USB Virtual PC’s

I was browsing the news this morning, and ran across an article - Virtual PCs add new layer of security. They claim:

MojoPac virtual PCs are not just designed for mobile use. They can protect users who share the same computer. A virus introduced by one user into their MojoPac, or virtual computer, would not affect the rest, according to RingCube.

"If you were to corrupt your virtual world, your host PC would be fine," says RingCube Senior Vice President Ron DiBiase.
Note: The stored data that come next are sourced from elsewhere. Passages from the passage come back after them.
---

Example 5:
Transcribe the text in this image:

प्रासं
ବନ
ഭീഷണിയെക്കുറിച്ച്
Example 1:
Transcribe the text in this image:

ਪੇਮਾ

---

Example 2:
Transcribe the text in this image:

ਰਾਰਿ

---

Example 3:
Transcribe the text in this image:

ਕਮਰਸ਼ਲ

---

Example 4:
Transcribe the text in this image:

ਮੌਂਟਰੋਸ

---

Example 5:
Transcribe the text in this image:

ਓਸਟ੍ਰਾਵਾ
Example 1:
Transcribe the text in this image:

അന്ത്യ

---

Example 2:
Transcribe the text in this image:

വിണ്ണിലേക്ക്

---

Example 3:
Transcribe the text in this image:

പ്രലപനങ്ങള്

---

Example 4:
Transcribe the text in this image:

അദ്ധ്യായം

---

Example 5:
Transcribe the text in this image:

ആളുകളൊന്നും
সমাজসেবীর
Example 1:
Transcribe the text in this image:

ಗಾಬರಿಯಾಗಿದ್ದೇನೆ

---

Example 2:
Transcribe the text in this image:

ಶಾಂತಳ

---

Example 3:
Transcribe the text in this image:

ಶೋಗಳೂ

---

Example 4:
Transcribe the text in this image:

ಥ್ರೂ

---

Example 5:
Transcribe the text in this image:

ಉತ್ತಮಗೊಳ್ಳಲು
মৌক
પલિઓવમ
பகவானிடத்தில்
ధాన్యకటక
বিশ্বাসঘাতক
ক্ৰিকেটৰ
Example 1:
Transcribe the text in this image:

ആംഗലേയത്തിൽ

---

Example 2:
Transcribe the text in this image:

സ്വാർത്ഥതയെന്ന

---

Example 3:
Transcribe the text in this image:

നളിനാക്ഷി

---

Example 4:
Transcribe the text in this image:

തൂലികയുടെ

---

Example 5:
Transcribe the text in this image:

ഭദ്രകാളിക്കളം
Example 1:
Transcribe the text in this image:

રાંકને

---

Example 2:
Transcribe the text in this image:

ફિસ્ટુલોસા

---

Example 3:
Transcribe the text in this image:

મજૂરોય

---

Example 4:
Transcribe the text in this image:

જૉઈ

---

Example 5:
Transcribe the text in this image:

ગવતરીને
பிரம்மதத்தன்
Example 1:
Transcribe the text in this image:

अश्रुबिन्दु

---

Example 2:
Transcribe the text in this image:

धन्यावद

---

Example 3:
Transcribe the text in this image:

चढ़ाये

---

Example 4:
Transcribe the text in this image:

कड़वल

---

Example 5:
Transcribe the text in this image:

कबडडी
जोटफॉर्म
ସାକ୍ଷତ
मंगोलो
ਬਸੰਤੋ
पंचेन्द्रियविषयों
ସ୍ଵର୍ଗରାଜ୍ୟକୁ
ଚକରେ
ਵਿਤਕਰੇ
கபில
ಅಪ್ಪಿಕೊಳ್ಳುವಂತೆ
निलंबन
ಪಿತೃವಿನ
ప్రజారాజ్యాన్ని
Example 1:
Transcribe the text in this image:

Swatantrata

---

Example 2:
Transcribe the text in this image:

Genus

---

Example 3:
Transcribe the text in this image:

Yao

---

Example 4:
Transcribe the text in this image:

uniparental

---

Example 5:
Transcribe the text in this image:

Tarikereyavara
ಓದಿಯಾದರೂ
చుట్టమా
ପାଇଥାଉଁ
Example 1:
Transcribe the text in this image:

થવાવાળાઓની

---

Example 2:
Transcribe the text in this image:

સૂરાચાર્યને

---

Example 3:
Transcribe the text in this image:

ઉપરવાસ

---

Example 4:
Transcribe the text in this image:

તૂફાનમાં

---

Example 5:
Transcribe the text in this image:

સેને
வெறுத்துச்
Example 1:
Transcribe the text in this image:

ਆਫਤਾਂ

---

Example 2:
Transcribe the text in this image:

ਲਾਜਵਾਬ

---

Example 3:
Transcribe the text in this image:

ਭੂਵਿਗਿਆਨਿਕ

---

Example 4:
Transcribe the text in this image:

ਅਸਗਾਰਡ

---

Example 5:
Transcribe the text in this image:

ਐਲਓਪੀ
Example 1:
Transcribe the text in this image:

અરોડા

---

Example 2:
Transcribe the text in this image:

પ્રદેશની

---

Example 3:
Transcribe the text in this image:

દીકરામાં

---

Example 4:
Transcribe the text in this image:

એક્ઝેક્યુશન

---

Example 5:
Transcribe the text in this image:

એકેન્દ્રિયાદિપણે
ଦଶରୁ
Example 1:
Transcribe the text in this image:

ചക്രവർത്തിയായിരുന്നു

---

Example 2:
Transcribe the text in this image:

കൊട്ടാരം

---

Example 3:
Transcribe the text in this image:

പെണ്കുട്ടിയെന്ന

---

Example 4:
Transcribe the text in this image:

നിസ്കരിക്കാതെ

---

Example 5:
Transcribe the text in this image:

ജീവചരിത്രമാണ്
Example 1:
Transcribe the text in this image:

Please note that the following comments aren't aimed at any one implementation of this approach – and it is an interesting approach – but more at the overall issue of USB (in)security. I can buy that once you get the virtualized environment booted, then any sort of nasty app you might be unfortunate enough to run would then scribble on your USB drive, and not the host system. What I can't get around is the fact that USB was created without much thought to security. They carry around their own drivers. They're usually on a FAT file format, and thus have no protection from the host system. So the USB drive can attack the host when it's inserted, and the host can attack the USB drive. This is exactly the problem we used to have with floppies and boot sector viruses back in the bad old days.
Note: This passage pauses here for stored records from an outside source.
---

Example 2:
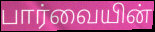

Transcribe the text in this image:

பார்வையின்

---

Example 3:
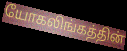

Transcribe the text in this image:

யோகலிங்கத்தின்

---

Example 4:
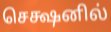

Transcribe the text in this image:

செக்ஷனில்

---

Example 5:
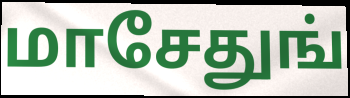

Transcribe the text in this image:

மாசேதுங்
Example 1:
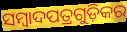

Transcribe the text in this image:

ସମ୍ୱାଦପତ୍ରଗୁଡ଼ିକର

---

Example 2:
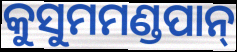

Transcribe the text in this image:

କୁସୁମମଣ୍ଡପାନ୍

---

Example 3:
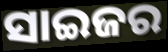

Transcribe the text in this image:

ସାଇଜର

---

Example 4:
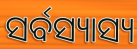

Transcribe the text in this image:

ସର୍ବସ୍ୟାସ୍ୟ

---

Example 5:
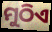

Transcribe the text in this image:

ମୁଠିଏ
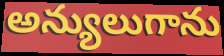
అన్యులుగాను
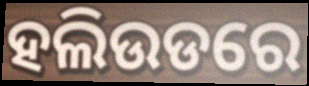
ହଲିଉଡରେ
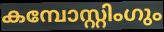
കമ്പോസ്റ്റിംഗും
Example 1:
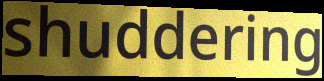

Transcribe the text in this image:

shuddering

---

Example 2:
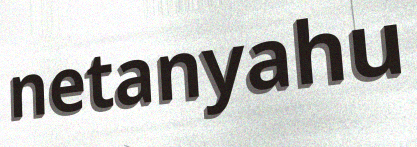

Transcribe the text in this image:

netanyahu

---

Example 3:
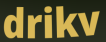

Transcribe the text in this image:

drikv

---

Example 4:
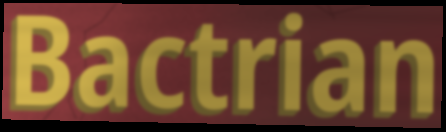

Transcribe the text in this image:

Bactrian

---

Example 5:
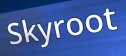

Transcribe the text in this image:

Skyroot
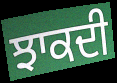
ਝਾਕਦੀ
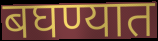
बघण्यात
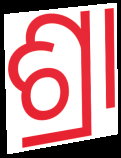
ଶ୍ରା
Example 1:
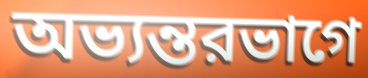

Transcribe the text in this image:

অভ্যন্তরভাগে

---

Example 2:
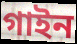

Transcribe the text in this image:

গাইন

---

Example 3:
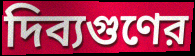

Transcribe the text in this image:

দিব্যগুণের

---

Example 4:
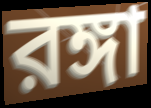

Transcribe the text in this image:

রঙ্গা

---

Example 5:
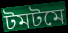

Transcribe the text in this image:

টমটমে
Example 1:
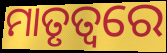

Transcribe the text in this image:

ମାତୃତ୍ୱରେ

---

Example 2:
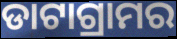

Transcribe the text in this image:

ଡାଟାଗ୍ରାମର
I'm not pointing out anything new – numerous people have pointed out the flaws in USB drives (firewire is worse – direct memory access) for several years. I can see where this technology adds convenience, and some privacy (assuming the host isn't just spying on them and logging everything that happens), but I don't see it adding security – I see it bringing back an old virus vector. If someone were to write malware targeted at this environment, it could spread very quickly. I wouldn't feel any safer logging into a kiosk with one of these – it might be a reasonable way to keep your personal stuff off your work system, but then I have some trust in the host, and I know where all the USB devices plugged into that system have been.